The Saturday Evening Post

Curator's Choice tells the stories behind prized objects and artifacts from the collections of historical organizations and cultural institutions in Pennsylvania.

Few twentieth-century illustrators have garnered the fame – or adulation – ­that artist Norman Rockwell (1894-1978), who endeared himself to an international audience with his nostalgic glimpses of American life, enjoyed.

Many may think of Rockwell as the quintessential New Englander, but his association with Pennsylvania runs deep. He created hundreds of cover illustra­tions for The Saturday Evening Post­ – beginning in 1916 and continuing with­out interruption through 1963! The Post was published by the Curtis Publishing Company of Philadelphia. He was twenty-two years old when he sold his first cover to the magazine publisher.

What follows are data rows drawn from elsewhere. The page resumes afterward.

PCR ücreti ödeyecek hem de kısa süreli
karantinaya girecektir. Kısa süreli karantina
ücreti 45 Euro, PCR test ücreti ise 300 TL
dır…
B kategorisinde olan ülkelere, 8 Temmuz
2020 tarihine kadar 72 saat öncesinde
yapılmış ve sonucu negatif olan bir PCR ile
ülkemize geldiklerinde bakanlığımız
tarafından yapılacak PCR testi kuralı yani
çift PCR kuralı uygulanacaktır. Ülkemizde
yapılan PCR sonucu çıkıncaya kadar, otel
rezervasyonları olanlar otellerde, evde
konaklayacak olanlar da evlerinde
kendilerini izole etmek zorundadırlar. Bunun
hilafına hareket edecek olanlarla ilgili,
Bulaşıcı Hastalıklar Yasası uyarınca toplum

Rockwell’s inimitable paintings graced the cover of other leading maga­zines, including Popular Science, Collier’s, Farm and Fireside, Life, The Literary Digest, and Leslie’s. His illustrations also appeared on the pages of The Country Gentleman, Ladies’ Home Journal, Woman’s Home Companion, and McCall’s. It was his Saturday Evening Post covers, though, that brought him an international follow­ing. His widespread appeal stems, in large part, from his covers for The Satur­day Evening Post, which was distributed to soldiers in Europe and Asia during World War II.

The Curtis Center Museum of Nor­man Rockwell Art, founded in 1976, exhibited several hundred Post covers and original works of art by Rockwell until it closed in late 1997. Upon closing, the museum gave a collection of three hundred and twenty-four original maga­zine covers to the Atwater Kent Museum. The Atwater Kent Museum was chosen because of its role as Philadelphia’s history museum and the artist’s connection to the city.

Fifty magazine covers created by Rockwell are on view at the Atwater Kent Museum through spring 1999. In June 1999, the museum will mount a larger, more comprehensive exhibition of his works.

Since its founding in 1938 by inventor and radio entrepreneur A. Atwater Kent (1873-1949), “the History Museum of Philadelphia,” as it is known, has amassed one of the region’s most signifi­cant collections of primary source materi­als relating to the city. Holdings include thousands of paintings and drawings, prints, photographs, as well as numerous toys, games, dolls, tools, military objects, maritime pieces, household artifacts, trade cards, and post cards.